> [STUDY TEXT]:
Principles of effective communication
- Concepts then labels, not the other way around
- Bottom-up explanations
- New ideas in small chunks
- Reuse your running examples
- Approaches from all angles
- When experimenting, show the results asap
- It’s not about you.
- Decision variables, objectives, and context.
- Expressing your confidence about the results
- Misleading visualizations.
❓❓ Questions for you
Imagine you’ve created a machine learning model and are eager to share it with others. Consider the following scenarios for sharing your model:
- To a non-technical Audience: How would you present your model to friends and family who may not have a technical background?
- To a technical audience: How would you share your model with peers or professionals in the field who have a technical understanding of machine learning?
- In an academic or research setting: How would you disseminate your model within academic or research communities?
What is deployment?
- After we train a model, we want to use it!
- The user likely does not want to install your Python stack, train your model.
- You don’t necessarily want to share their dataset.
- So we need to do two things:
- Save/store your model for later use.
- Make the saved model conveniently accessible.
Full examples of deploying an app
For this demo, each student should click this link to create a new repo in their accounts, then clone that repo locally to follow the steps to deloy an app.
Web App
See notes fom class as well as the lecture demo.
What did we cover
Part 1: Supervised learning on tabular data: ML fundamentals, preprocessing and data encoding, a bunch of models, evaluation metrics, feature importances and model transparency, feature selection, hyperparameter optimization
Part 2: Dealing with other non-tabular data types: Clustering, recommender systems, computer vision with pre-trained deep learning models (high level), language data, text preprocessing, embeddings, topic modeling, time series, right-censored data / survival analysis
Part 3: Communication, Ethics, and Deployment
What we didn’t cover
- How do these models work under the hood
What would I do differently?
Lots of room for improvement. Here are some things on my mind.
- Balance the pace of the course a bit more (too intense at the beginning, too relaxed at the end!)
- Flipped classroom in a more effective way in the first part of the course.
- Add more interactive components in the lectures
- More activities during lecture time
- Add a course project !?!
- Some material to cover: dealing with outliers, data collection, newer methods
What next?
If you want to further develop your machine learning skills: - Practice! - Work on your own projects - Work hard and be consistent.
- If you are interested in research in machine learning
- Take CPSC 340. If you do not have the required prereqs you can try to audit it.
- Get into the habit of reading papers and replicating results
❓❓ Questions for you
For each of the scenarios below
- Identify if ML is a good solution for a problem.
- If yes
- Frame the problem to a ML problem.
- Discuss what kind of features you would need to effectively solve the problem
- What would be a reasonable baseline?

> [ACTION ITEM A]: List the settings in which the lecture notes ask you to consider sharing a machine learning model.
> [ACTION ITEM B]: Print the lecture notes between "- To a technical" and "the lecture demo.", inclusive.

> [SUPPLIED MATERIAL]:

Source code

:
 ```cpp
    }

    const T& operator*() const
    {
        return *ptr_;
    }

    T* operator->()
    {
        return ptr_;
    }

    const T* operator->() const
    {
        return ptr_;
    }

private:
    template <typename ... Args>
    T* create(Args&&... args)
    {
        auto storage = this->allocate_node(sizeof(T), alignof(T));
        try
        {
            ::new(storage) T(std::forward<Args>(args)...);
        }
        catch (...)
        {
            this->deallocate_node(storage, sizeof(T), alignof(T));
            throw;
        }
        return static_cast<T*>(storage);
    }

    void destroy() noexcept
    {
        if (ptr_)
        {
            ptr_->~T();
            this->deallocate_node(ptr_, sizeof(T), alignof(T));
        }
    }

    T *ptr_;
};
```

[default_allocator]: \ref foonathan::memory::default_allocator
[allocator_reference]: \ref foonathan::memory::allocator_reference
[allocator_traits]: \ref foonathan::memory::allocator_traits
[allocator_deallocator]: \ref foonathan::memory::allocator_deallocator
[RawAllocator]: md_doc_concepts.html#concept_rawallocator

> [FINAL ANSWER A]:
- A non-technical audience, such as friends and family
- A technical audience of peers or professionals in the field
- An academic or research setting

> [FINAL ANSWER B]:
- To a technical audience: How would you share your model with peers or professionals in the field who have a technical understanding of machine learning?
- In an academic or research setting: How would you disseminate your model within academic or research communities?
What is deployment?
- After we train a model, we want to use it!
- The user likely does not want to install your Python stack, train your model.
- You don’t necessarily want to share their dataset.
- So we need to do two things:
- Save/store your model for later use.
- Make the saved model conveniently accessible.
Full examples of deploying an app
For this demo, each student should click this link to create a new repo in their accounts, then clone that repo locally to follow the steps to deloy an app.
Web App
See notes fom class as well as the lecture demo.